Learning-Deep-Learning

CubifAE-3D: Monocular Camera Space Cubification on Autonomous Vehicles for Auto-Encoder based 3D Object Detection

October 2020

tl;dr: Use depth pretraining with AE on synthetic data to help Mono3D.

Overall impression

The idea of using depth pretraining for mono3D is similar to Geometric pretraining for monoDepth. The pretraining can be done with synthetic dataset. Maybe the self-supervised pretraining can also work.

The idea of cubifying 3D space is densely sample 3D space, and is similar to the idea of 3D anchors in M3D-RPN. The idea of pool 2D image features into 3D voxels resembles that of OFT.

The most contribution to this work seems to be the improvement of 3D detection for far away objects. It in a way eliminated the depth dependency of prediction errors. –> How is this done?

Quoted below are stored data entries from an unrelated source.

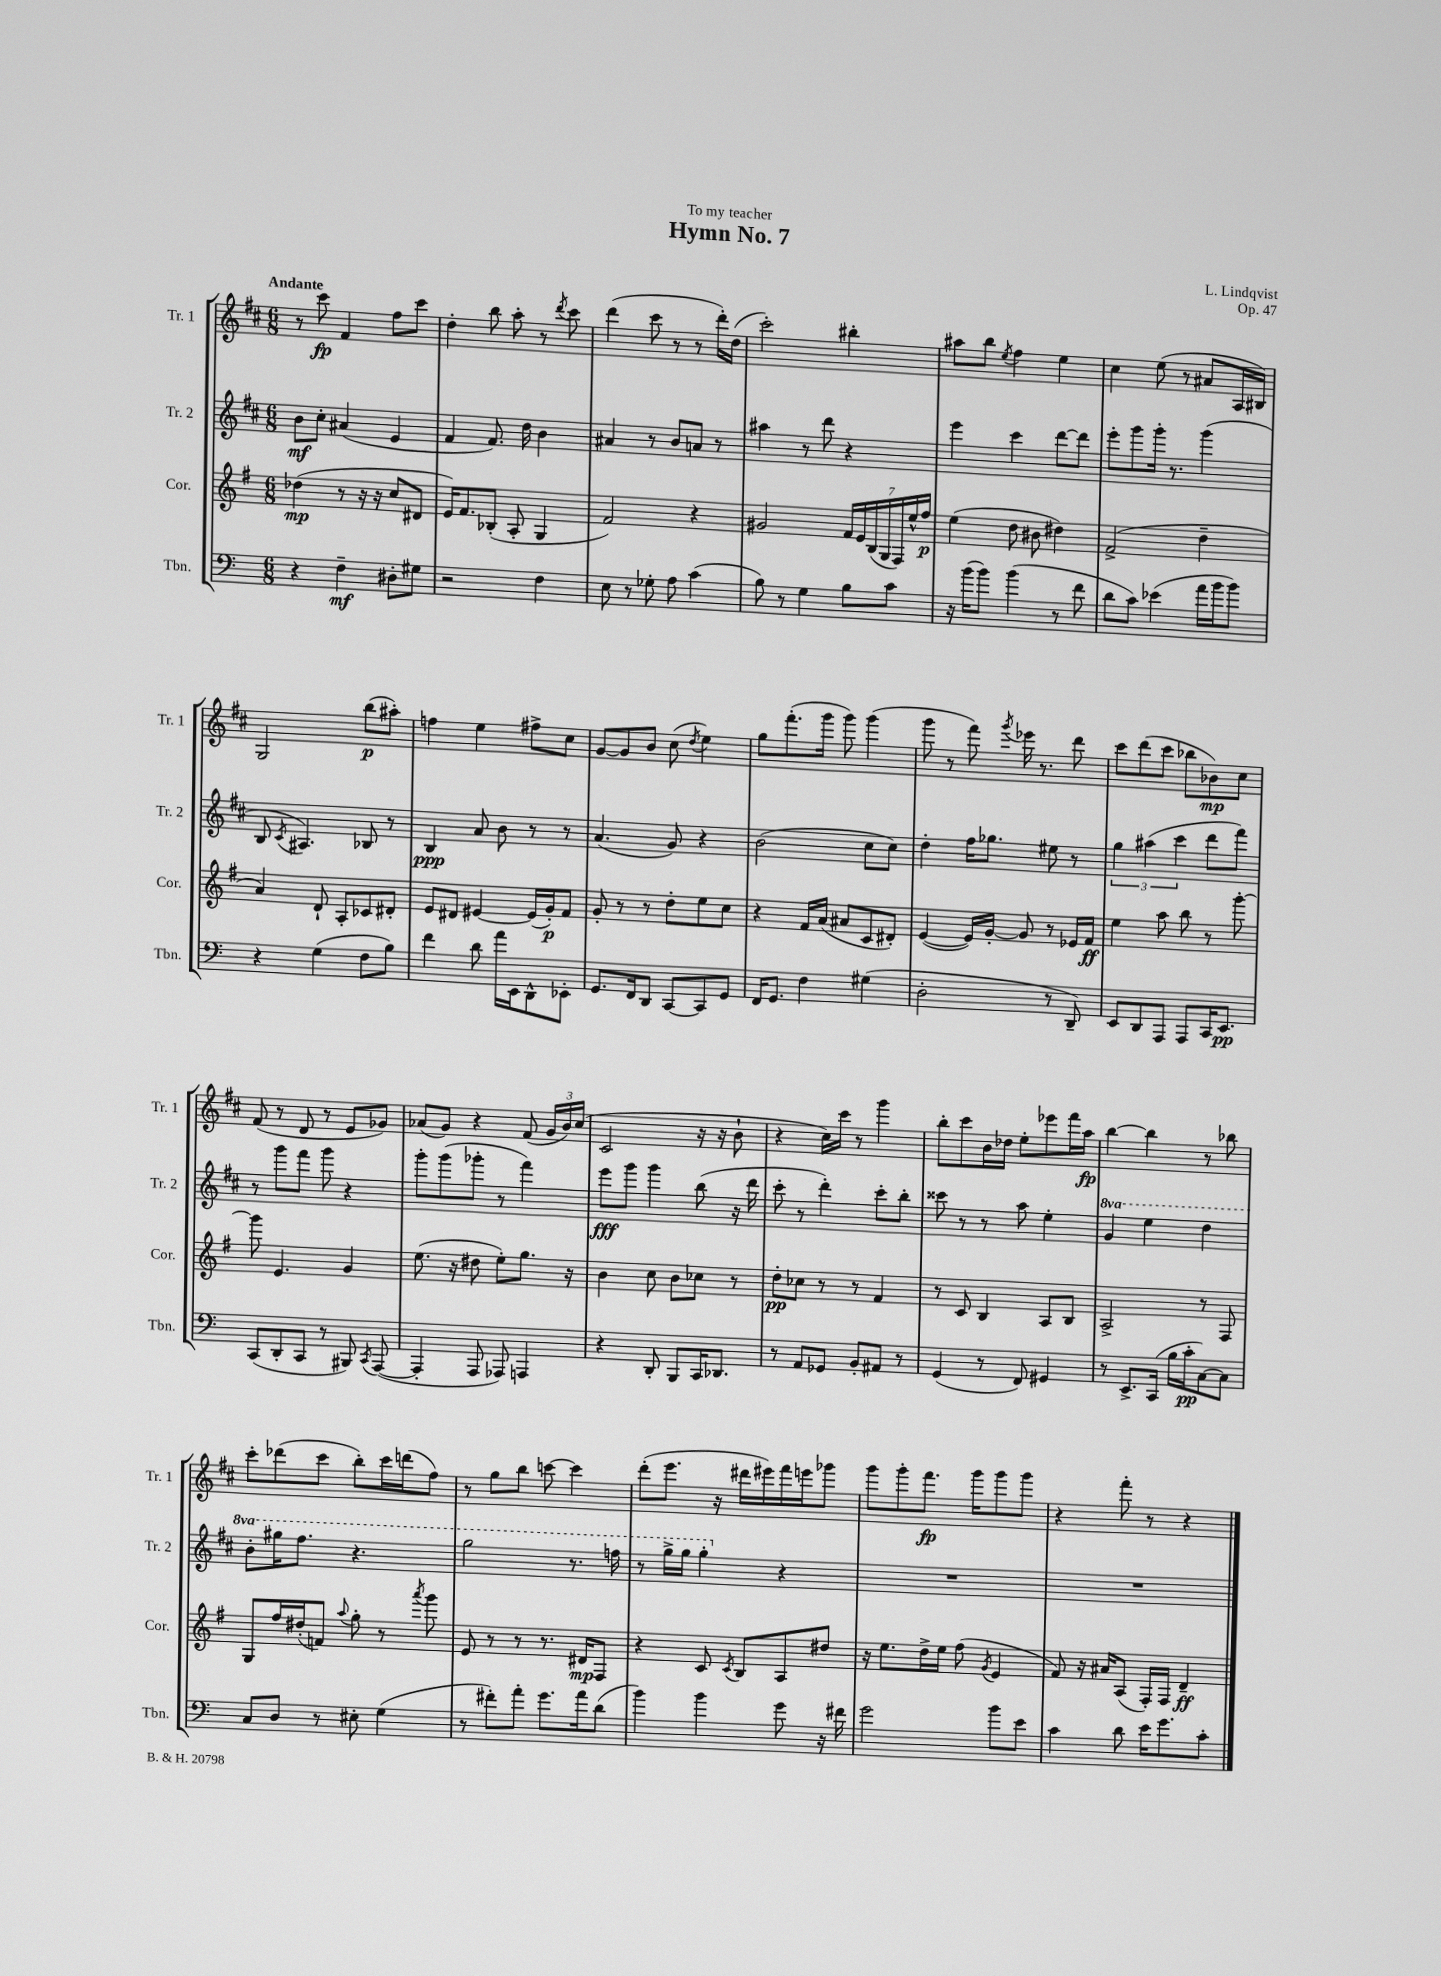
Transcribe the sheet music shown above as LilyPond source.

\header { title = "Hymn No. 7" composer = "L. Lindqvist" dedication = "To my teacher" opus = "Op. 47" }
<<
\new StaffGroup <<
\new Staff = "s0" \with { instrumentName = "Tr. 1" shortInstrumentName = "Tr. 1" } {
    \clef treble \key d \major \numericTimeSignature \time 6/8 \tempo "Andante"
    \autoBeamOff r8 cis'''8\fp fis'4 fis''8[ cis'''8] |
    d''4-. b''8 a''8-. r8 \acciaccatura { d'''8 } cis'''8 |
    d'''4( cis'''8 r8 r8 d'''16[-.) d''16]( |
    cis'''2-.) bis''4-. |
    ais''8[ b''8] \acciaccatura { e''8 } fis''4 e''4 |
    cis''4 e''8( r8 ais'8[ a16 bis16]) |
    g2 b''8[\p( ais''8]-.) |
    f''4 e''4 fis''8[-> cis''8] |
    g'8[~ g'8 b'8] cis''8( \acciaccatura { d''8 } e''4) |
    g''8[ fis'''8.-.( g'''16] g'''8) g'''4( |
    g'''8 r8 fis'''8) \acciaccatura { g'''8 } ees'''16 r8. d'''8 |
    cis'''8[ d'''8( cis'''8] bes''8[ bes'8\mp) cis''8] |
    fis'8( r8 d'8 r8 e'8[ ges'8]) |
    aes'8[( g'8]) r4 fis'8( \tuplet 3/2 { g'16[ b'16) cis''16]( } |
    cis'2 r16 r16 b'8-! |
    r4 cis''16[) cis'''16] r8 g'''4 |
    b''8[-. cis'''8 b'16 des''16] e''8[-. ees'''8 fis'''16 a''16]\fp |
    b''4~ b''4 r8 bes''8 |
    cis'''8[-. des'''8( cis'''8] b''8[-.) cis'''16 d'''16( fis''8]) |
    r8 g''8[ b''8] c'''8~ c'''4 |
    d'''8[-.( e'''8.] r16 dis'''16[ eis'''16) fis'''16 e'''16 ges'''8] |
    g'''8[ g'''8-. fis'''8.]\fp g'''16[ g'''8 g'''8] |
    r4 fis'''8-. r8 r4 \bar "|." |
}
\new Staff = "s1" \with { instrumentName = "Tr. 2" shortInstrumentName = "Tr. 2" } {
    \clef treble \key d \major \numericTimeSignature \time 6/8 \set Staff.ottavationMarkups = #ottavation-simple-ordinals
    \autoBeamOff b'8[\mf cis''8]-. ais'4( e'4 |
    fis'4 fis'8.) d''16 b'4 |
    ais'4 r8 b'8[ a'8] r8 |
    ais''4 r8 d'''8 r4 |
    e'''4 cis'''4 d'''8[~ d'''8] |
    e'''8[-. g'''8 g'''16]-. r8. g'''4( |
    b8 \acciaccatura { cis'8 } ais4.) bes8 r8 |
    b4\ppp a'8 b'8 r8 r8 |
    a'4.( g'8) r4 |
    b'2( cis''8[ cis''8]) |
    d''4-. fis''16[ ges''8.] eis''8 r8 |
    \tuplet 3/2 { g''4 ais''4( cis'''4 } d'''8[ fis'''8]) |
    r8 g'''8[ fis'''8] g'''8 r4 |
    g'''8[-. g'''8( ges'''8]-. r8 fis'''4) |
    e'''8[\fff g'''8] g'''4 b''8( r16 d'''16 |
    cis'''8-. r8 d'''4-.) cis'''8[-. b''8]-. |
    cisis'''8 r8 r8 a''8 e''4-. |
    \ottava #1 g''4 e'''4 d'''4 |
    b''8[-. gis'''16 fis'''8.] r4. |
    g'''2 r8. f'''16 |
    r8 g'''16[-> g'''16] g'''4-. \ottava #0 r4 |
    R2. |
    R2. \bar "|." |
}
\new Staff = "s2" \with { instrumentName = "Cor." shortInstrumentName = "Cor." } {
    \clef treble \key g \major \numericTimeSignature \time 6/8
    \autoBeamOff des''4\mp( r8 r16 r16 c''8[ dis'8] |
    e'16[) fis'8. bes8]-.( a8-. g4 |
    fis'2) r4 |
    gis'2 \tuplet 7/4 { fis'16[ e'16 b16( g16 fis16) e''16-^ fis''16]\p } |
    e''4( d''8 bis'8 dis''4) |
    fis'2->( d''4-- |
    a'4) d'8-! a8[-. ces'8 dis'8]-. |
    e'8[ dis'8] eis'4~ eis'16[( g'16-.\p) fis'8] |
    g'8-. r8 r8 d''8[-. e''8 c''8] |
    r4 fis'16[ a'16]( ais'8[ c'8 dis'8]-.) |
    e'4~( e'16[) g'16]~-. g'8 r8 ees'16[ fis'16]\ff |
    e''4 a''8 b''8 r8 g'''8~-. |
    g'''8 e'4. g'4 |
    e''8.( r16 dis''8 e''8[-.) g''8.] r16 |
    b'4 c''8 b'8[ ces''8] r8 |
    d''8[-.\pp ces''8] r8 r8 fis'4 |
    r8 c'8 b4 a8[ b8] |
    a2-> r8 fis8 |
    g8[ fis''16 dis''16-.( f'8]) \appoggiatura { a''8 } g''8-. r8 \acciaccatura { a'''8 } g'''8 |
    e'8 r8 r8 r8. dis'16[\mp fis8] |
    r4 c'8 \acciaccatura { c'8 } b8[ a8 dis''8] |
    r16 e''8.[ d''16-> e''16] fis''8( \acciaccatura { g'8 } e'4 |
    fis'8) r16 ais'16[ a8]( fis16[-.) fis16] d'4--\ff \bar "|." |
}
\new Staff = "s3" \with { instrumentName = "Tbn." shortInstrumentName = "Tbn." } {
    \clef bass \key c \major \numericTimeSignature \time 6/8
    \autoBeamOff r4 f4--\mf dis8[-. gis8] |
    r2 f4 |
    e8 r8 ges8-. a8 c'4( |
    b8) r8 g4 b8[ c'8] |
    r16 b'16[( b'8]) b'4( r8 f'8 |
    d'8[ c'8]) ees'4( a'16[ b'16 b'8]) |
    r4 g4( f8[ b8]) |
    f'4 d'8 a'16[ e,16 d,8-^ ees,8]-. |
    g,8.[ f,16 d,8] c,8[~ c,8 g,8] |
    f,16[ g,8.] f4 gis4( |
    d2-. r8 d,8--) |
    e,8[ d,8 a,,8] a,,8[ c,16 e,8.]\pp |
    c,8[( d,8-. c,8] r8 bis,,8) \acciaccatura { c,8 } a,,8~( |
    a,,4-. a,,8 aes,,8) a,,4 |
    r4 d,8-. b,,8[ c,16 des,8.] |
    r8 a,8[ ges,8] b,8[-. ais,8] r8 |
    g,4( r8 f,8) gis,4 |
    r8 e,8.[-> c,16]( b16[ c'16-.\pp c8~) c8] |
    c8[ d8] r8 eis8-. g4( |
    r8 fis'8[-.) a'8]-. g'8.[ a'16 d'8]( |
    b'4) b'4 g'8 r16 fis'16 |
    g'2 b'8[ e'8] |
    c'4 d'8 e'16[ g'8. c'8]-. \bar "|." |
}
>>
>>
\layout { \context { \Score \remove "Bar_number_engraver" } }
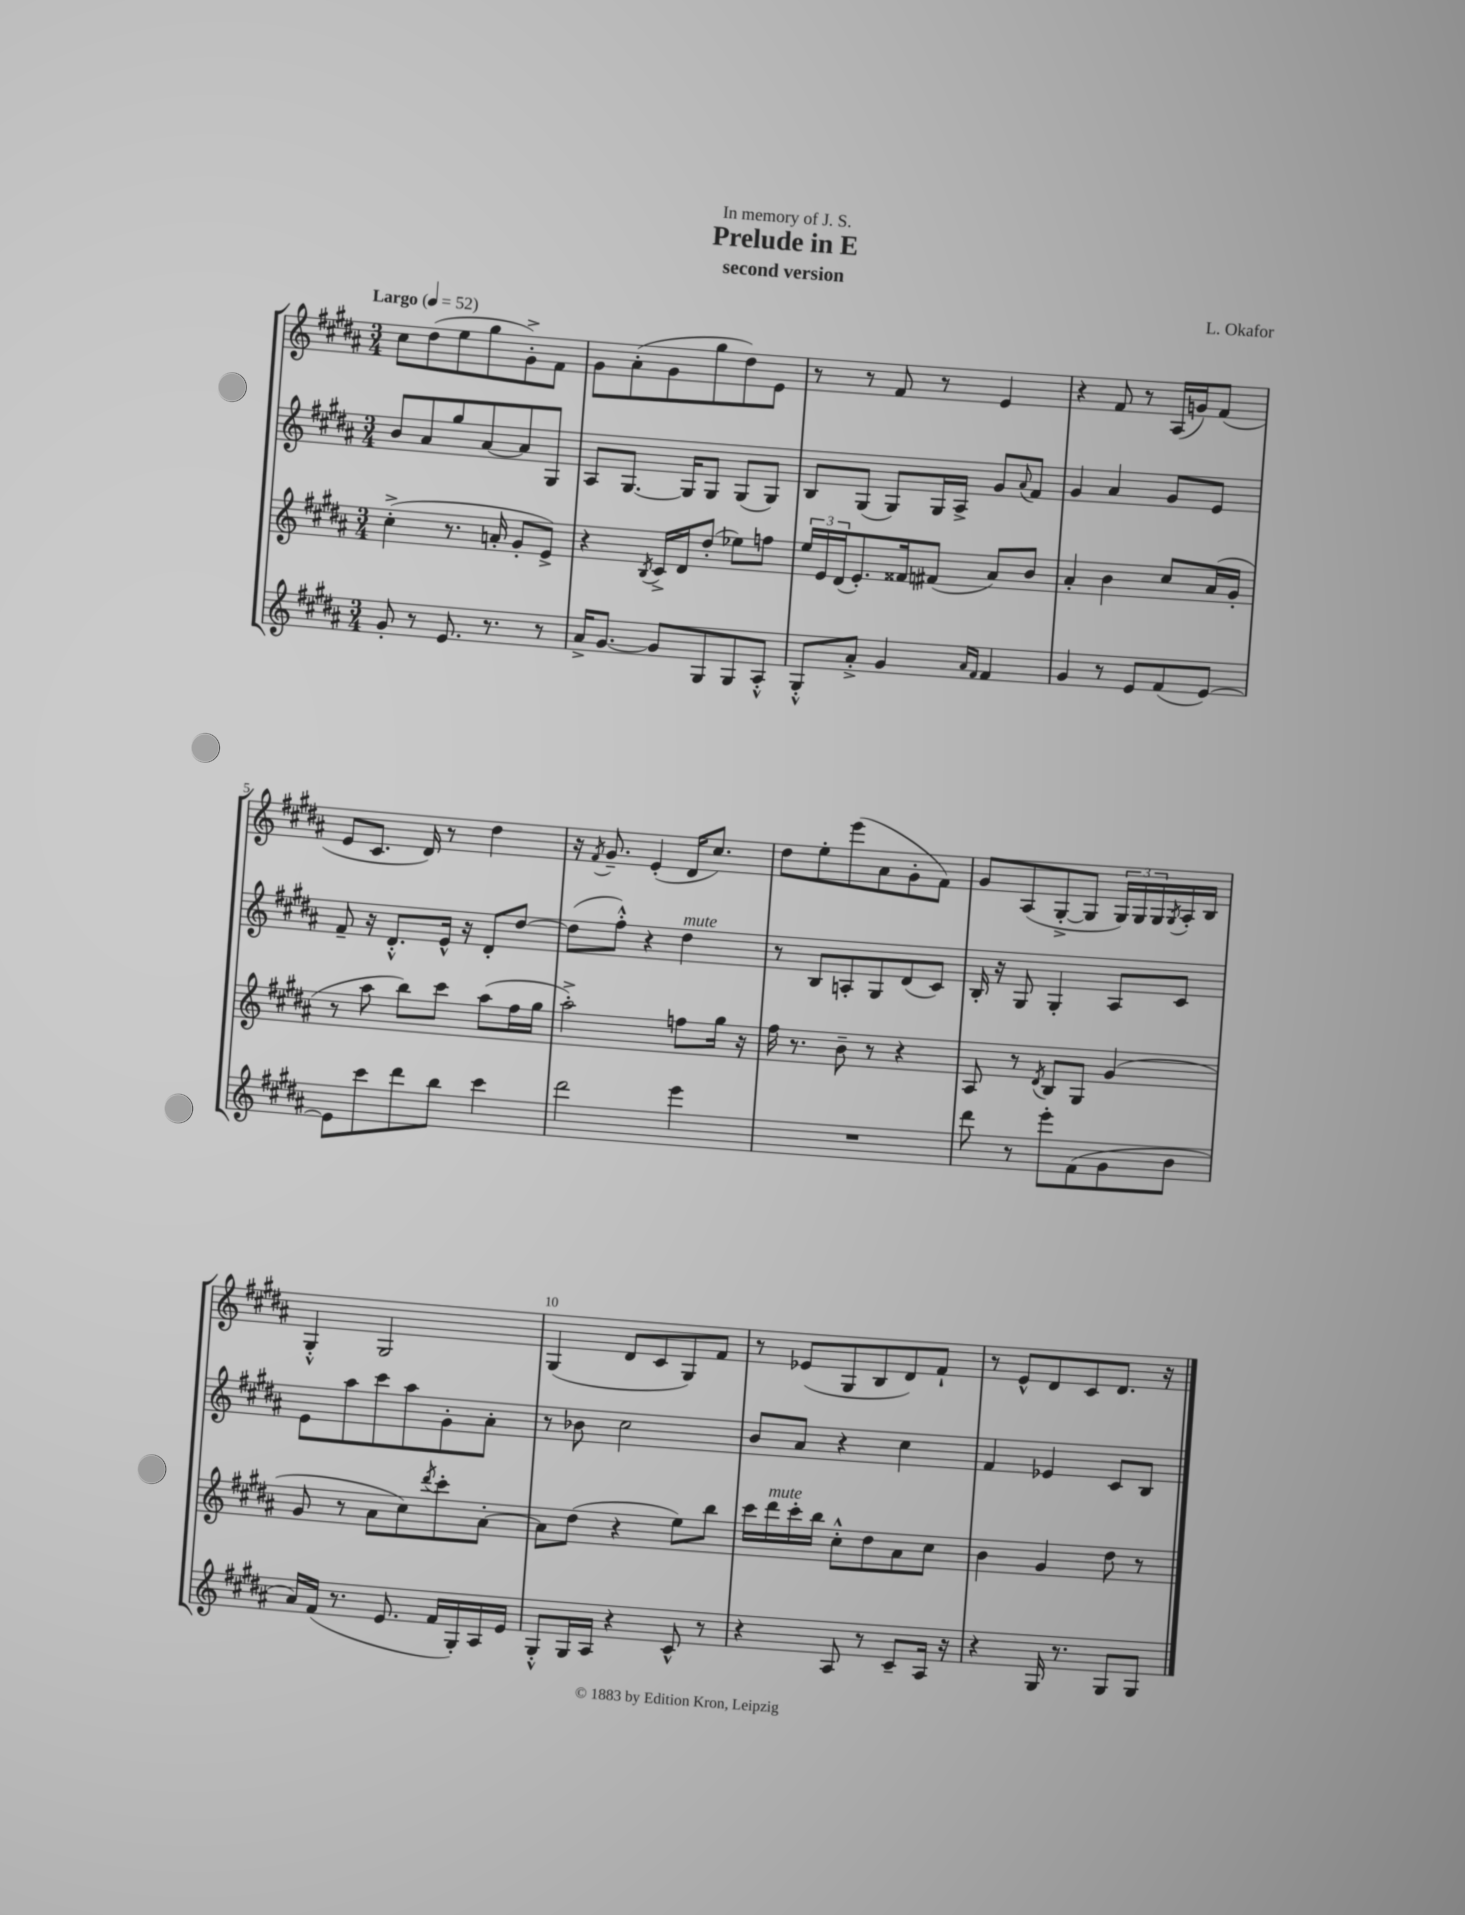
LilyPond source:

\header { title = "Prelude in E" composer = "L. Okafor" subtitle = "second version" dedication = "In memory of J. S." }
<<
\new StaffGroup <<
\new Staff = "s0" {
    \clef treble \key b \major \numericTimeSignature \time 3/4 \tempo "Largo" 4 = 52
    cis''8 dis''8( e''8 gis''8 gis'8-.->) fis'8 |
    gis'8 ais'8-.( gis'8 gis''8 dis''8) e'8 |
    r8 r8 fis'8 r8 e'4 |
    r4 fis'8 r8 ais16( g'16) fis'8( |
    e'8 cis'8. dis'16) r8 dis''4 |
    r16 \acciaccatura { fis'8 } gis'8.-- e'4-.( dis'16 cis''8.) |
    dis''8 e''8-. e'''8( ais'8 gis'8-. fis'8) |
    gis'8 ais8( gis8~-.-> gis8 \tuplet 3/2 { gis16) gis16 gis16 } \acciaccatura { gis8 } ais16-. b16 |
    gis4-.-^ gis2 |
    gis4( dis'8 cis'8 gis8) fis'8 |
    r8 ees'8( gis8 b8 dis'8) fis'8-! |
    r8 e'8-^ dis'8 cis'8 dis'8. r16 \bar "|." |
}
\new Staff = "s1" {
    \clef treble \key b \major \numericTimeSignature \time 3/4
    b'8 ais'8 gis''8 ais'8~ ais'8 gis8 |
    ais8 gis8.~ gis16 gis8 gis8( gis8) |
    b8 gis8( gis8) gis16 ais16-> gis'8 \appoggiatura { ais'8 } fis'8 |
    gis'4 ais'4 gis'8 e'8 |
    fis'8-- r16 dis'8.-.-^ e'16-^ r16 dis'8-. dis''8~ |
    dis''8( fis''8-.-^) r4 dis''4^\markup { \italic "mute" } |
    r8 b8 a8-. gis8 dis'8( cis'8) |
    b16-. r16 gis8 gis4-. ais8 cis'8 |
    e'8 ais''8 cis'''8 ais''8 gis'8-. ais'8-. |
    r8 bes'8 cis''2 |
    b'8 ais'8 r4 cis''4 |
    fis'4 ees'4 cis'8 b8 \bar "|." |
}
\new Staff = "s2" {
    \clef treble \key b \major \numericTimeSignature \time 3/4
    cis''4-.->( r8. a'16-. gis'8-. e'8->) |
    r4 \acciaccatura { b8 } cis'16-> dis'16 dis''8-.( ees''8) f''8 |
    \tuplet 3/2 { e''16 e'16 dis'16( } e'8.-.) fisis'16 fis'8( ais'8) b'8 |
    ais'4-. b'4 cis''8 ais'16( gis'16-. |
    r8 ais''8 b''8) cis'''8 ais''8( fis''16 gis''16 |
    ais''2-.->) f''8 gis''16 r16 |
    fis''16 r8. b'8-- r8 r4 |
    ais8 r8 \acciaccatura { dis'8 } b8 gis8 gis'4( |
    gis'8 r8 ais'8 cis''8) \acciaccatura { dis'''8 } cis'''8-. ais'8~-. |
    ais'8 dis''8( r4 e''8) b''8 |
    cis'''16 dis'''16^\markup { \italic "mute" } cis'''16-. b''16 cis''8-.-^ dis''8 ais'8 cis''8 |
    b'4 gis'4 dis''8 r8 \bar "|." |
}
\new Staff = "s3" {
    \clef treble \key b \major \numericTimeSignature \time 3/4
    gis'8-. r8 e'8. r8. r8 |
    ais'16-> gis'8.~ gis'8 gis8 gis8 ais8-.-^ |
    gis8-.-^ ais'8-.-> gis'4 \grace { ais'16 fis'16 } fis'4 |
    gis'4 r8 e'8 fis'8( e'8~) |
    e'8 cis'''8 dis'''8 b''8 cis'''4 |
    dis'''2 e'''4 |
    R2. |
    dis'''8 r8 e'''8-. fis'8( gis'8 b'8 |
    ais'16) fis'16( r8. e'8. fis'16 gis16-.) ais16 e'16 |
    gis8-.-^ gis16 ais16 r4 cis'8-^ r8 |
    r4 ais8 r8 cis'8-- ais16 r16 |
    r4 gis16 r8. gis8 gis8 \bar "|." |
}
>>
>>
\layout { \context { \Score \override BarNumber.break-visibility = ##(#f #t #t) barNumberVisibility = #(every-nth-bar-number-visible 5) } }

The GT assignment looks interesting as it predicts up to 10 cars in each cuboid and they are sorted by increasing depth. Anchor is a way to implicitly sorting the prediction and GT. DETR is quite radical in eliminating the ordering and sorting of GT and prediction altogether and replace with a Hungarian matching loss.

Key ideas

Pretraining monoDepth with synthetic dataset.
- U-Net like structure, with MSE error and edge aware smoothing error.
- The pretrained weights from depth encoder is frozen, and the depth decoder is discarded.
- The networks learns the linear relationships between relative focal lengths and relative depth scales between simulation and real datasets, regardless of differences in camera intrinsics.
Cubify the entire place into (2x2)x5 depth bin x 10 objects per bin.
- predict 10 object per cuboid, in increasing order of z-depth from ego vehicle.
- Each quadrant of the image with depth limit is one cuboid.
Loss
- whl loss: L2 of sqrt diff
- xyz loss: L2 loss
- orientation loss: L2 loss
- conf loss: L2 loss
- iou loss: introducing this loss speeds up the stabilizes the training process.
Classifier: a separate classifier network to crop the patches out with the predicted whl to predict vehicle class.

Technical details

Photometric data aug: RGB to HSV first, then adjust S and V.
Geometric data aug: projective data aug, not done yet as it requires determination of new object pose.

Notes

Q: is it possible to use single image for depth pretraining? The idea would be similar to Virtual Cam/Movi-3D and Cam Conv, by augmenting single image and its depth value.